• _WORK ITEM_:
List each distinct username that heads a post in the forum thread about Paph. victoria-regina f. kalinae 'Medusa', with each name given only once.

• _READING PASSAGE_:
# Paph. victoria-regina f. kalinae 'Medusa'AM



## rdlsreno (May 10, 2015)

My Paph. victoria-regina f. kalinae 'Medusa' got an 85 pt AM at the last AOS judging meeting in May. Differ from the regualar Paph. victoria-regina from having a more intense color and very hairy dorsal and synsepals at the back. This usually has a narrow dorsal sepal.


Ramon


Paph. victoria-regina f. kalinae 'Medusa'AM


----------



## Denver (May 10, 2015)

Simply gorgeous! Does it normally hold three flowers?


----------



## rdlsreno (May 10, 2015)

Not sure but this one did last Wednesday and still carrying it today.

Ramon


----------



## tomkalina (May 10, 2015)

Beautiful and the best I've seen to date. Thanks for sharing!


----------



## SlipperFan (May 10, 2015)

How can it possibly be a better flower than this? WOW! Congrats!!!


----------



## Migrant13 (May 10, 2015)

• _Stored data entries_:
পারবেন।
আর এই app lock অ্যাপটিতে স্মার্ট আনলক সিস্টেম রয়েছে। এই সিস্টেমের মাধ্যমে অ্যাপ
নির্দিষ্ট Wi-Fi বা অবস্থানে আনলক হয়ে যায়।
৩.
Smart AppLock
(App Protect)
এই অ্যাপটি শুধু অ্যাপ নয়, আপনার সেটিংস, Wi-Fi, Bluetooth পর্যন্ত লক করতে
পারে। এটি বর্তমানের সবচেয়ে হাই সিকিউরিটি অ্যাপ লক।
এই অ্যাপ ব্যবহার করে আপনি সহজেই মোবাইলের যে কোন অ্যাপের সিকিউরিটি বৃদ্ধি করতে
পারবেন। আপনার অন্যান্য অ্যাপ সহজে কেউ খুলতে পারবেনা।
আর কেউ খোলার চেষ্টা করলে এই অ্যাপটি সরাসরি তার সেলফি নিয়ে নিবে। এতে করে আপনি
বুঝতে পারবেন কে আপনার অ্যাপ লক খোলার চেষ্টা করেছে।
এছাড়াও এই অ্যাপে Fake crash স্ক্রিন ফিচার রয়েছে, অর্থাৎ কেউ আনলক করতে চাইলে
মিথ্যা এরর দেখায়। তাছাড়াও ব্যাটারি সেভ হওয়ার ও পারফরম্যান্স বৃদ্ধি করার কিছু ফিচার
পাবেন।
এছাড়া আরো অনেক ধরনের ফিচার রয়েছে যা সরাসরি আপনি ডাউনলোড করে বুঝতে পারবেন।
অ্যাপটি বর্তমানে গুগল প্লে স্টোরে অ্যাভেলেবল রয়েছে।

• _ANSWER SPACE_:
rdlsreno
Denver
tomkalina
SlipperFan
Migrant13